I know many children who could sympathise with the letter from The Times. It is often the way that the so-called ‘Golden Child’ does very little to deserve that reputation in his/her parents’ eyes but totally overshadows the vast amount of practical love and care given to those same parents by his/her sibling.
And yet it’s not always the other child’s fault, it is attitude and parenting of their parents. For some unknown reason, a mother or a father can just treat one child differently to the other. Perhaps it is because they are reacting to some long-forgotten incident in their own childhood and don’t want to inflict that hurt or pain on the child who reminds them so much of them… and yet they are quite unaware that they make the other child of the different gender put up with it.
One of my own children was distraught recently because it was felt that a sibling had had a far happier childhood. I was told that I had been extremely strict in my parenting but their father let the other sibling get away with murder… and because the other child knew that I had no authority, I could not be strict in the same way.
There were clearly overwhelming feelings of exclusion and victimisation – even though it was reiterated that it was not my fault.
I didn’t feel too happy about my attempts to raise children that day. I know that I was a good parent – firm but fair most of the time. But there were definitely times when my frustration with their father’s inability to do the right thing boiled over into rage that I vented with them.
I am ashamed of some of those outbursts and I have tried to apologise. I have had to accept that I did the best I could under the circumstances and, looking back… maybe I should have separated from him then. But they loved him and I was worried that making them choose would be a terrible thing to do, whilst leaving them with him would leave no discipline in the house at all… as well as repeating the action of my own mother. So I stuck with it… and attempted to ameliorate the wishy-washy line he insisted on taking, resulting in these feelings of sibling rivalry.
But the problem still exists every time that child returns to the family home for a visit. Viewing things through the same coloured spectacles, the same rules seem to apply to the visitor but not for the child who continues to live at home.
I have tried to talk to their father but he seems totally unable to see what has happened, what is still happening because he refuses to accept that it is anything to do with his actions.
It makes for a poor relationship between those two children which I can do nothing to rectify. I have tried to explain that we no longer live in the family home so we cannot expect… or even hope… to change things that are routine there.

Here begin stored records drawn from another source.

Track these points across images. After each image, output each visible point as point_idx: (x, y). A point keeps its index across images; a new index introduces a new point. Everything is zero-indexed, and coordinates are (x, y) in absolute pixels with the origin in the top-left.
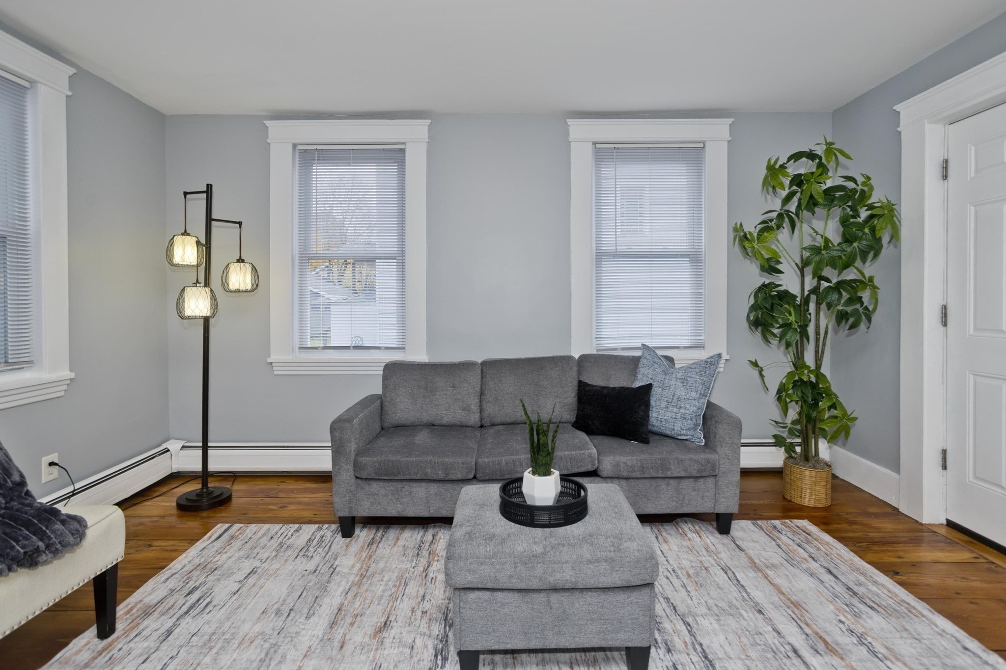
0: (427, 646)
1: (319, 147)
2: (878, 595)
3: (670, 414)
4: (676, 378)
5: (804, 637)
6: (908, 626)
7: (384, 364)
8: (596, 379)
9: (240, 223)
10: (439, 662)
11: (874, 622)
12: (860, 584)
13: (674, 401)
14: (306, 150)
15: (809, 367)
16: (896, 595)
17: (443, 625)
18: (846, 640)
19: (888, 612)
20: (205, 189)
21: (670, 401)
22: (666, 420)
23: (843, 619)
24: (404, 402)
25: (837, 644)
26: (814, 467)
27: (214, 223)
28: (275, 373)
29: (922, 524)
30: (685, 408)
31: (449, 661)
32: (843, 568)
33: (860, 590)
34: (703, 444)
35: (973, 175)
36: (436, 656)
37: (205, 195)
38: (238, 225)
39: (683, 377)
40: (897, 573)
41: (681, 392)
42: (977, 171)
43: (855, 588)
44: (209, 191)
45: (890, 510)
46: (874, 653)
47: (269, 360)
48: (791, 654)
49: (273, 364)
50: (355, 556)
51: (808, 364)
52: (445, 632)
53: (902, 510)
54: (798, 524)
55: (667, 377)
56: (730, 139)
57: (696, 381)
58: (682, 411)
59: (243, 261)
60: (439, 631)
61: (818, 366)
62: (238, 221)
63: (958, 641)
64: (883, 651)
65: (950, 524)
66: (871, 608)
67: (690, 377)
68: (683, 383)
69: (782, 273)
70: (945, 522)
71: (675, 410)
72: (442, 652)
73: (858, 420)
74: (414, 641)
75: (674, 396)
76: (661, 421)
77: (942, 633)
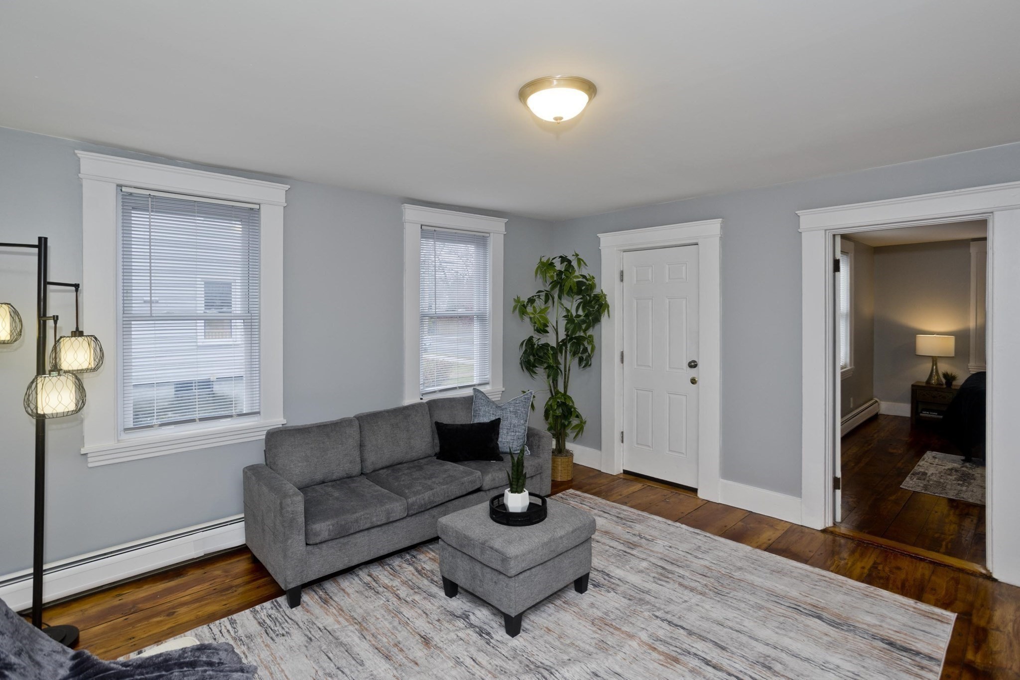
0: (469, 634)
1: (153, 193)
2: (629, 515)
3: (509, 438)
4: (510, 412)
5: (622, 545)
6: (649, 524)
7: (265, 433)
8: (445, 419)
9: (77, 286)
10: (487, 637)
11: (638, 528)
12: (620, 513)
13: (511, 427)
14: (131, 194)
15: (561, 393)
16: (635, 513)
17: (462, 620)
18: (636, 539)
19: (640, 522)
20: (36, 243)
21: (509, 428)
22: (507, 442)
23: (628, 531)
24: (299, 466)
25: (635, 542)
26: (566, 456)
27: (50, 287)
28: (90, 465)
29: (614, 476)
30: (519, 432)
31: (492, 633)
32: (608, 508)
33: (622, 516)
34: (529, 454)
35: (635, 282)
36: (481, 636)
37: (36, 250)
38: (73, 288)
39: (514, 410)
40: (626, 503)
41: (515, 421)
42: (637, 281)
43: (619, 516)
44: (42, 245)
45: (598, 472)
46: (648, 540)
47: (83, 451)
48: (625, 554)
49: (89, 455)
50: (327, 615)
51: (560, 391)
52: (468, 623)
53: (602, 471)
54: (570, 492)
55: (504, 412)
56: (505, 233)
57: (522, 412)
58: (517, 434)
59: (81, 334)
60: (464, 624)
61: (565, 391)
62: (73, 283)
63: (665, 523)
64: (650, 537)
65: (625, 472)
66: (632, 522)
67: (519, 410)
68: (515, 414)
69: (548, 333)
70: (622, 472)
71: (513, 434)
72: (482, 632)
73: (587, 423)
74: (457, 636)
75: (511, 424)
76: (504, 443)
77: (659, 522)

And we must both accept that there were things that happened which we cannot change but that does not mean that there is or was any less love for either child and that feelings of sibling rivalry must not be allowed to fester.





























Cor blimey! You’re bringing up all the big issues! What’s going on chez Cake?
My sister uses me as cheap labour for painting and decorating, house sitting and dog walking/feeding, furniture moving, chauffeuring children (both parents briefly indisposed), and countless other tasks. It’s a six hour round trip! How many times has she picked up a paint brush to help me? Not once. Perhaps more unbelievably, she did nothing to assist during our father’s 3 year decline from Alzheimer’s. Nothing!
I even bailed out our mother’s bank loan for my sister’s wedding. But she doesn’t know about that; yet. Sibling rivalry and family secrets, eh! On the plus side, it’s excellent source material for budding writers.
The child must put the past behind them and look to other horizons. It’s a big world out there. Go have some adventures!
toby recently posted..Troubled Seas
Toby, I’m lucky. My sister is actually really brill most of the time – we have our moments, naturally. I saw the article and watched the programme and the it was stuff going on around me that really brought the post to head – and not just in my own family!